Exercise aim - Write out the text of all the records below, leaving out the pictures, and swap every "workforce" for "labor force" with nothing else changed.

Records provided -

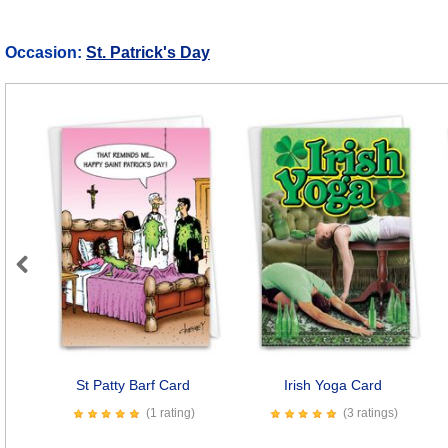
Occasion:
St. Patrick's Day
Previous
St Patty Barf Card
Irish Yoga Card
(1 rating)
(3 ratings)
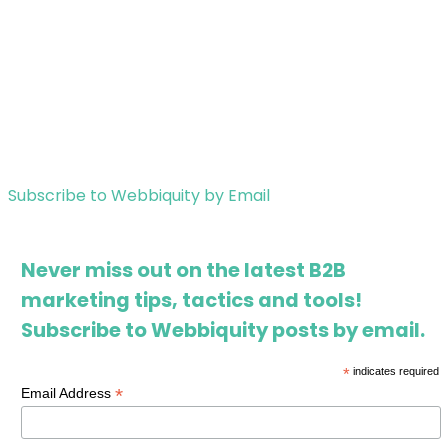
Subscribe to Webbiquity by Email
Never miss out on the latest B2B
marketing tips, tactics and tools!
Subscribe to Webbiquity posts by email.
*
indicates required
*
Email Address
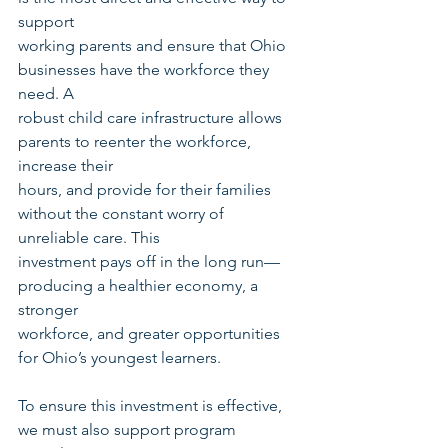
support
working parents and ensure that Ohio 
businesses have the workforce they 
need. A
robust child care infrastructure allows 
parents to reenter the workforce, 
increase their
hours, and provide for their families 
without the constant worry of 
unreliable care. This
investment pays off in the long run—
producing a healthier economy, a 
stronger
workforce, and greater opportunities 
for Ohio’s youngest learners.
To ensure this investment is effective, 
we must also support program 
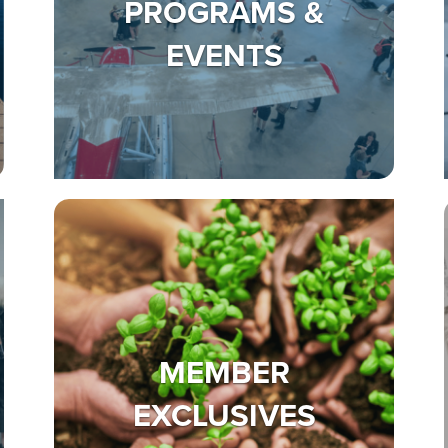
PROGRAMS &
EVENTS
MEMBER
EXCLUSIVES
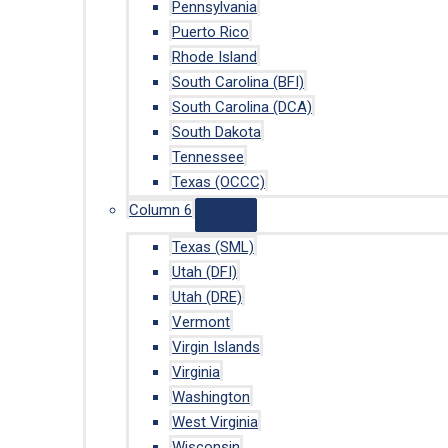
Pennsylvania
Puerto Rico
Rhode Island
South Carolina (BFI)
South Carolina (DCA)
South Dakota
Tennessee
Texas (OCCC)
Column 6
Texas (SML)
Utah (DFI)
Utah (DRE)
Vermont
Virgin Islands
Virginia
Washington
West Virginia
Wisconsin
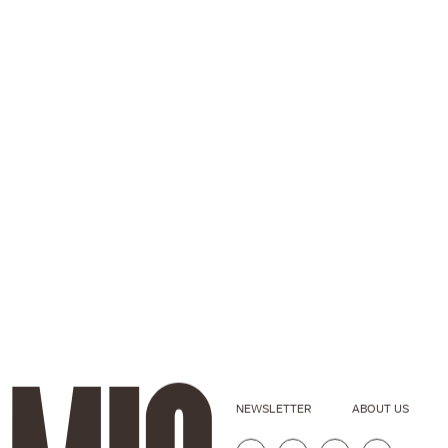
NEWSLETTER
ABOUT US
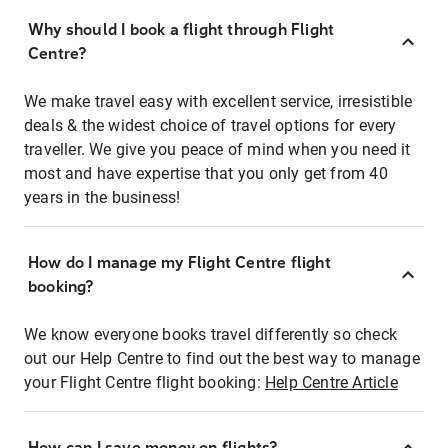
Why should I book a flight through Flight
Centre?
We make travel easy with excellent service, irresistible
deals & the widest choice of travel options for every
traveller. We give you peace of mind when you need it
most and have expertise that you only get from 40
years in the business!
How do I manage my Flight Centre flight
booking?
We know everyone books travel differently so check
out our Help Centre to find out the best way to manage
your Flight Centre flight booking:
Help Centre Article
How can I save money on flights?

Answer area -
Occasion:
St. Patrick's Day
Previous
St Patty Barf Card
Irish Yoga Card
(1 rating)
(3 ratings)
Subscribe to Webbiquity by Email
Never miss out on the latest B2B
marketing tips, tactics and tools!
Subscribe to Webbiquity posts by email.
*
indicates required
*
Email Address
support
working parents and ensure that Ohio 
businesses have the labor force they 
need. A
robust child care infrastructure allows 
parents to reenter the labor force, 
increase their
hours, and provide for their families 
without the constant worry of 
unreliable care. This
investment pays off in the long run—
producing a healthier economy, a 
stronger
labor force, and greater opportunities 
for Ohio’s youngest learners.
To ensure this investment is effective, 
we must also support program 
PROGRAMS &
EVENTS
MEMBER
EXCLUSIVES
Pennsylvania
Puerto Rico
Rhode Island
South Carolina (BFI)
South Carolina (DCA)
South Dakota
Tennessee
Texas (OCCC)
Column 6
Texas (SML)
Utah (DFI)
Utah (DRE)
Vermont
Virgin Islands
Virginia
Washington
West Virginia
Wisconsin
NEWSLETTER
ABOUT US
Why should I book a flight through Flight
Centre?
We make travel easy with excellent service, irresistible
deals & the widest choice of travel options for every
traveller. We give you peace of mind when you need it
most and have expertise that you only get from 40
years in the business!
How do I manage my Flight Centre flight
booking?
We know everyone books travel differently so check
out our Help Centre to find out the best way to manage
your Flight Centre flight booking:
Help Centre Article
How can I save money on flights?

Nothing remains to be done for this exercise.